**Exercices à réaliser:**
a – D'après le texte sur le monde moderne, combien de calories d'énergie faut-il pour produire une calorie alimentaire ?
b – Prolongez le texte sur le monde moderne au-delà de sa dernière phrase.

==== Extrait cité

Pierre Rabhi

Le Monde moderne

La fragilité des pays industrialisés

 
La subsistance actuelle des pays industrialisés n’est possible que parce qu’ils drainent vers eux à bas prix l’énergie et les matières premières du monde entier, avec les conséquences environnementales et sociales que l’on connaît, à la fois dans les pays du Sud et du Nord. Ainsi, pour produire une calorie alimentaire, il faut huit calories d’énergie ! Ce système hégémonique révèle l’enjeu guerrier que représente la nourriture.

 
En réalité, cette situation est fragile car les populations dépendent entièrement de monopoles motivés par le profit plutôt que le bien-être humain. Le bilan environnemental est désastreux, sans compter les innombrables effets collatéraux (sociaux, culturels, économiques) :  

dégradation des sols, pollution et épuisement des eaux, atteintes à l’environnement et à la santé, perte des espèces et variétés végétales et animales, disparition des systèmes productifs locaux, autonomes et peu coûteux en énergie et en transport (commerces, artisanat et petite industrie), disparition des paysans et de savoir-faire traditionnels, pertes d’emplois et augmentation de la pauvreté, dégradation des échanges de proximité qui caractérisent un tissu social vivant et convivial.

La croissance sous sa forme actuelle est incompatible avec les capacités d’une planète limitée. Continuer à piller les ressources naturelles risque de conduire à une sorte de dépôt de bilan planétaire dont les générations à venir auront à subir toutes les rigueurs.

Nous entendons par sécurité et salubrité alimentaire celle que les communautés humaines assurent par elles-mêmes sur leur territoire, et non les aides artificielles qui mettent certains pays en situation de dépendance à l’égard d’une charité aléatoire, contraire à la dignité d’être humain, debout et responsable...

La planète pillée

Chaque jour, les événements dont la planète entière est le théâtre offrent aux consciences attentives toutes les raisons de s’inquiéter et de s’indigner. Le pire semble, en ces temps convulsés, dominer le meilleur dans le cours d’une histoire où l’humanité, sans vraiment savoir où elle va, y va résolument, comme sous l’effet de la fatalité. À cette dérive, essentiellement inspirée par une vision erronée de la réalité, seule la nature semble avoir le pouvoir de mettre les limites. Jamais plus qu’aujourd’hui, l’interrogation sur le sens et la raison d’être de notre avènement sur terre ne s’est posée avec autant d’acuité à la conscience, à l’entendement et au libre arbitre individuel et collectif.

========
==== Données affichées

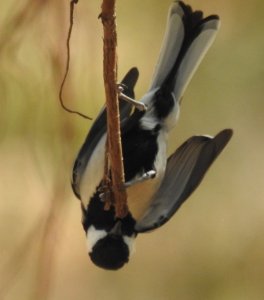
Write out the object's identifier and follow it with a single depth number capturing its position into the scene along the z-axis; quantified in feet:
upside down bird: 10.90
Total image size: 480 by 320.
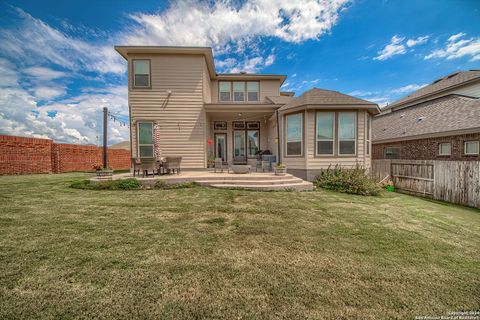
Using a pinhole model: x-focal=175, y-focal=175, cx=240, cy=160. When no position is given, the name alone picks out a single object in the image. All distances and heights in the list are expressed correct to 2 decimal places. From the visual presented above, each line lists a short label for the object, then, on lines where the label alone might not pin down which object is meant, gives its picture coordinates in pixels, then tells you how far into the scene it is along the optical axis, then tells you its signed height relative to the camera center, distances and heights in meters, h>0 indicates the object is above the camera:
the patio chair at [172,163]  8.23 -0.31
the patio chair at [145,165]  7.49 -0.35
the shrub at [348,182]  7.28 -1.17
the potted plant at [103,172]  7.54 -0.67
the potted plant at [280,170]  8.14 -0.66
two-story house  9.00 +2.25
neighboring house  9.11 +1.86
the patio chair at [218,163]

========

**Vos réponses:**
a – Il faut huit calories d'énergie.

b –
Participer à concilier l’histoire humaine avec les impératifs absolus de la nature a été ma préoccupation active et constructive depuis une cinquantaine d’années. […]

Sur ce chemin, l’indignation souvent douloureuse m’a été comme un aiguillon pour stimuler une créativité essentiellement inspirée par la logique du vivant. C’est ce que propose l’écologie lorsqu’elle prend en compte l’ensemble des éléments révélant sa cohésion, sa cohérence, sa rigueur, sa beauté et qui nous impliquent comme l’expression la plus élaborée de ce phénomène appelé la vie. C’est la raison pour laquelle cette totalité de nature symphonique ne peut être ni réduite, ni traitée comme une question subsidiaire par la gouvernance du monde. Elle devrait bénéficier d’une priorité absolue sur toute autre considération, puisqu’elle est la seule garante de la pérennité ou de l’extinction de notre espèce elle-même responsable de l’extinction de nombreuses espèces. Grisés par nos aptitudes, nos prouesses et nos miracles technico scientifiques, nous poursuivons une aventure prométhéenne dont la faillite est pourtant évidente. Le progrès sensé générer du bien être pour tous, non seulement n’est pas au rendez-vous, mais le coût de cette déconvenue est néanmoins exorbitant pour une planète unique et limitée, « une planète au pillage », selon l’expression d’Osborn.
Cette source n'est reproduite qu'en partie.